Tel +86 731-85292154
Email [email protected]
Background: Laparoscopic sleeve gastrectomy (LSG) has become a predominant bariatric procedure at present. However, data are scarce regarding the nutritional impact of this procedure on Chinese patients. This study aimed to evaluate the prevalence of nutritional deficiency after LSG in Chinese patients.
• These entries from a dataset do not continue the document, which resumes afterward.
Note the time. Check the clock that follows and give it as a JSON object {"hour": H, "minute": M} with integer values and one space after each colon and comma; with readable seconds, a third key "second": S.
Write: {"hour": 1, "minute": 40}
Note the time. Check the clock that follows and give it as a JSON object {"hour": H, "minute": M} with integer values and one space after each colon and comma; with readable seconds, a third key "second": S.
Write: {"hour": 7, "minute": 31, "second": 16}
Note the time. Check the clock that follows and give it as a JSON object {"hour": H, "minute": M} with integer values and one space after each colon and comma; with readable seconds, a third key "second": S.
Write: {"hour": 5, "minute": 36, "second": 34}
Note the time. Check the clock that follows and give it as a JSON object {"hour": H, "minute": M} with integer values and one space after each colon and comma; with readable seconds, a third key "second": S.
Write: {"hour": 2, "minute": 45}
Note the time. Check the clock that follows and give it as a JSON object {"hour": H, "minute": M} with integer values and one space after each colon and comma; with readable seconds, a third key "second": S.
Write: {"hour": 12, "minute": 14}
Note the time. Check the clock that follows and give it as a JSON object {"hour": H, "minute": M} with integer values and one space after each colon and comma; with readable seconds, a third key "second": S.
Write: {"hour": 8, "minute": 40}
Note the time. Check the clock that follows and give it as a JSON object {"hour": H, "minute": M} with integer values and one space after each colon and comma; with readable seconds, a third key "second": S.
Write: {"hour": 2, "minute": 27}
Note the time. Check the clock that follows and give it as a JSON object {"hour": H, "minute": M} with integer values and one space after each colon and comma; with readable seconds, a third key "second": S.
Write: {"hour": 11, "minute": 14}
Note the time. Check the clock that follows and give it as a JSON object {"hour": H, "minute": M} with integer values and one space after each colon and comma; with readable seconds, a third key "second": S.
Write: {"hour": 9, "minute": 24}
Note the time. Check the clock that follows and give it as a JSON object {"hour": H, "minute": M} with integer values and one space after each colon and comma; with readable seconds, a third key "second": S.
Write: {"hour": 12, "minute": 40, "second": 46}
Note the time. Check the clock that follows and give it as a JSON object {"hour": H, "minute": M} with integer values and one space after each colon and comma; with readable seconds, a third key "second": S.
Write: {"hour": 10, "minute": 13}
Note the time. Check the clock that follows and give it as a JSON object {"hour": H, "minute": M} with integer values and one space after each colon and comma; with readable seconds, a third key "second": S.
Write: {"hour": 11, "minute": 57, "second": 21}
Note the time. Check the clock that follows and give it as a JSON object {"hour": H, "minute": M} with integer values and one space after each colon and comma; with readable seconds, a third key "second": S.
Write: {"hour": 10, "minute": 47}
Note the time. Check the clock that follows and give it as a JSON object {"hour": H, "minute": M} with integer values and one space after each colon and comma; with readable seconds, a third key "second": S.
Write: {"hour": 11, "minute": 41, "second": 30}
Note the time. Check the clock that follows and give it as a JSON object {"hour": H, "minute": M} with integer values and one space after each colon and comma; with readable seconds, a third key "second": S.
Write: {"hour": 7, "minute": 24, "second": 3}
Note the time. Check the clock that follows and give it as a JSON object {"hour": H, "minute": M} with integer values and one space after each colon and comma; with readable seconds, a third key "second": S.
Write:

Methods: Eighty-two patients with obesity were recruited from the Second Xiangya Hospital of Central South University, and all patients underwent LSG and completed the visit.
Results: Compared with the baseline, the serum albumin levels increased significantly at 1– 12 months (P< 0.001) after surgery, and the hypoalbuminemia rate decreased from 8.5% to 0% throughout the study (P=0.063). Anaemia was present in 7.3% of all patients before surgery, and its prevalence increased to 11.0% at 12 months post-operation (P=0.109). The anaemia rate of fertile females was higher than that of males (21.4% vs 2.3%, P=0.036). No significant changes were found in vitamin B12 deficiency throughout the study (0% vs 3.8%, P=1.0). The increases in the folate deficiency were only discovered in the female group (3.7% vs 20%, P=0.031) and the obese without type 2 diabetes (T2D) group after LSG (27.3% vs 47.1%, P=0.031). A decrease in the ferritin levels and an increase in iron deficiency at 12 months post-surgery were found among all patients.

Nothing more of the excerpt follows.